LP0108. THE CRADLE WILL ROCK (Marc Blitzstein) The 1964 Revival Cast, w.Gershon Kingsley (Pf.); Jerry Orbach, Laurie Peters, Nancy Andrews, Joseph Bova, Ben Bryant, Hal Buckley, Gordon Clarke, Karen Cleary, Clifford David, Dean Dittman, Rita Gardner, Micki Grant, Nichols Grimes, Peter Meersman, Ted Scott, Wayne Tucker, Chris Warfield. 2-MGM black label Stereo SE 4289-2, Gatefold Edition, Reissue of original MGM album.
“When Marc Blitzstein’ came into the room the lights got brighter. He was an engine, a rocket, directed in one direction which was his opera [THE CRADLE WILL ROCK] – which he almost believed had only to be performed to start the Revolution’.
The idea of THE CRADLE WILL ROCK had been suggested to Blitzstein by Bertolt Brecht, and the notorious circumstances of the work’s premičre made Blitzstein’s name famous across the nation. Set in Steeltown, USA, CRADLE is an allegory of corporate greed and corruption. The production was originally subsidized by the Federal Theatre Project, but at the last moment armed government agents surrounded New York’s Maxine Elliott Theatre, padlocked the doors, and impounded the costumes, scenery and props – even the leading man’s toupee. The ostensible reason for the shutdown was budget cuts, but it was almost universally believed that whoever was signing the checks objected to the left-leaning slant of the material. Without missing a beat, director Orson Welles, producer John Houseman, and Blitzstein rented a piano and the much larger Venice Theatre.
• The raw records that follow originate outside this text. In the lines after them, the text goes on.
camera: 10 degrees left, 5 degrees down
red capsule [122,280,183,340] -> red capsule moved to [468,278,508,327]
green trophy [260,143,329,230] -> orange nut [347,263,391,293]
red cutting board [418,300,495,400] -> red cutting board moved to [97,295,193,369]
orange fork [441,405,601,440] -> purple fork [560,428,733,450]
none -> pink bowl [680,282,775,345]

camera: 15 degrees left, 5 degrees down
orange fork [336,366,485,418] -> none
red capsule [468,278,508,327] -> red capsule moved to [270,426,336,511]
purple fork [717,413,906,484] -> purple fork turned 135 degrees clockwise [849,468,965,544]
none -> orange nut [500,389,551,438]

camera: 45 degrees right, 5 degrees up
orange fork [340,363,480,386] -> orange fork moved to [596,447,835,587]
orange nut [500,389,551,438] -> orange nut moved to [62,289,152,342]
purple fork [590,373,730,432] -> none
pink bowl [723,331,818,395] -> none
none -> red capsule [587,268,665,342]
Cast and audience marched through the streets from one theatre to the other, gathering more audience members (for free) along the way. Blitzstein narrated the entire piece from the piano, while cast members spoke and sang their parts from seats in the house, as they were not allowed by Equity rules to perform on stage. It was reported – by Archibald MacLeish, for one, who was there – to be one of the most moving theatrical experiences in memory.
Welles and Houseman, prompted by their triumph, went on to form The Mercury Theatre Company. Under these new auspices, the production reopened at the Windsor Theatre in January 1938 and played a total of 108 performances. Soon after its Broadway run, students at Harvard, led by young Leonard Bernstein at the piano, staged their own production, and from that first encounter Blitzstein and Bernstein formed a friendship of tremendous musical and personal importance to them both. Blitzstein turned out two more political works, a radio play dedicated to Welles - I’VE GOT THE TUNE (1937) and a quasi-opera, NO FOR AN ANSWER (1941) – before joining the Army Air Force for the duration of World War II.”